(LE TUE ISTRUZIONI) Prosegui l'articolo sulla manovra 2017 e le pensioni, riprendendo subito dopo l'ultima frase riportata.

(ESTRATTO DEL DOCUMENTO)
Legge di stabilità, i giovani possono attendere
Il giovane Renzi si trasforma da rottamatore in benefattore di anziani? A leggere quel che già si sa della manovra 2017, sì. Il capitolo principale della manovra per il 2017 che si sta scrivendo riguarda le pensioni. O meglio, i pensionati attuali. Una buona parte di loro beneficerà dell’aumento delle pensioni più basse, che avverrà attraverso tre canali: un aumento della quattordicesima per le pensioni basse che già ne godono (ossia le pensioni pari almeno a 1,5 volte il livello minimo: sono 2,1 milioni di pensionati), l’estensione della quattordicesima stessa anche alle pensioni della fascia superiore, fino a due volte il minimo (e qui si coprono altri 1,2 milioni di persone), l’allargamento della “no tax area”.
In sostanza: ci guadagneranno tutti i pensionati che stanno sotto i mille euro lordi al mese – tranne i più poveri, quelli che prendono solo la pensione sociale.
Una manovra popolare, della quale già molti hanno sottolineato l’impronta preelettorale: gli anziani, oltre a essere di più, hanno ancora un certo attaccamento alle urne. E va detto che chi vive con pensioni del genere non è certo un nababbo. Ma per valutare la sua equità, dal punto di vista della distribuzione tra le generazioni, è bene allargare un po’ il campo a quel che è successo alla distribuzione del reddito e del benessere negli ultimi anni. E alle ultime manovre.
Negli ultimi cinque anni, come si vede in questo grafico, l’incidenza della povertà assoluta sulla popolazione è passata dal 4,4 al 7,6 per cento degli individui.

(INFORMAZIONI FORNITE)

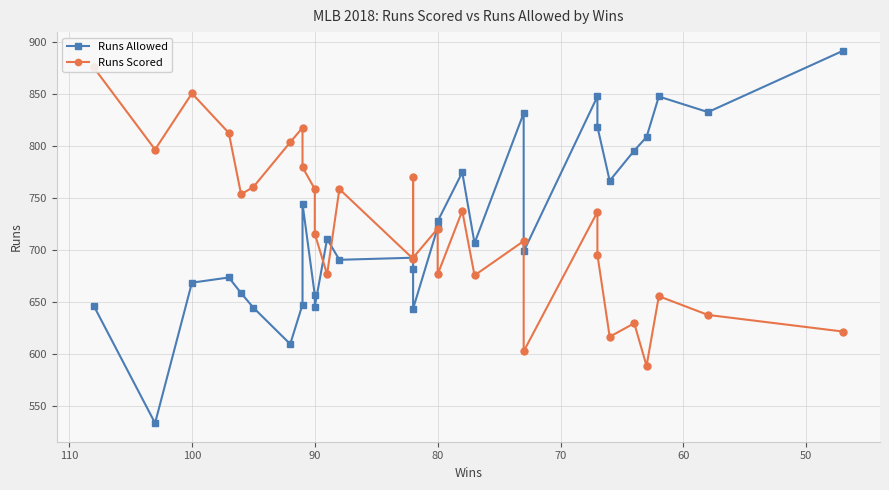

What is the minimum value for Runs Scored?

589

(RISULTATO DELL'ESERCIZIO)
A questo aumento hanno contribuito tutte le fasce d’età, con l’unica eccezione degli ultrasessantacinquenni. Per i minori e per i “giovani” (fascia d’età 18-34 anni) la povertà assoluta è raddoppiata. La povertà relativa degli over 65 è addirittura diminuita, dato che la sua incidenza è passata dal 12,1 all’8,6 per cento, mentre saliva per tutte le altre fasce di età e in particolare per i bambini e i giovani fino a 34 anni, come mostra il secondo grafico.
Dunque, la fascia d’età su cui si interviene non è quella più colpita dal generale impoverimento conseguente alla crisi, anzi è tra quelle rimaste maggiormente al riparo.
Chi ha resistito meglio
Questo non vuol dire che non ci siano pensionati poveri: basta pensare che sia la pensione “sociale” (448 euro al mese) sia quella integrata al minimo (501,89 euro al mese, attualmente) sono sotto la linea di povertà assoluta che l’Istat traccia per una famiglia con un solo componente (equivalente alla spesa di 630,57 euro al mese).
Ma evidentemente chi poteva contare comunque su un’entrata costante ha resistito meglio alla crisi, contando magari su un piccolo patrimonio, o anche solamente sulla casa di proprietà. Gli aumenti previsti dalla manovra riguarderanno le pensioni non assistenziali (dunque non andranno a quelle “sociali”), ma andranno anche a chi è proprietario della casa in cui vive, e prescinde dal reddito familiare. Se si voleva incidere sulla povertà si poteva tarare l’intervento sull’Isee (come aveva proposto il presidente dell’Inps Tito Boeri). E comunque bisognerebbe spiegare perché la povertà degli anziani, nelle preoccupazioni del governo, “pesa” di più di quella dei bambini e dei giovani.
La manovra sulle pensioni è poi completata dalla cosiddetta Ape, che dà la possibilità di anticipare l’età della pensione: in sostanza, è diretta a una fascia d’età precisa (i nati dal 1951 al 1953) penalizzati dall’improvviso aumento dell’età pensionabile della legge Fornero. Ma solo una parte di loro avrà risorse pubbliche per finanziare quest’uscita, con la cosiddetta Ape social, limitata ai lavori usuranti e a categorie particolarmente svantaggiate. Qui c’è un impatto diretto a favore di una piccola parte dei lavoratori anziani, ma anche uno scopo più ampio: quello di favorire il turn over aiutando così sia le imprese sia i più giovani che potrebbero entrare sul mercato.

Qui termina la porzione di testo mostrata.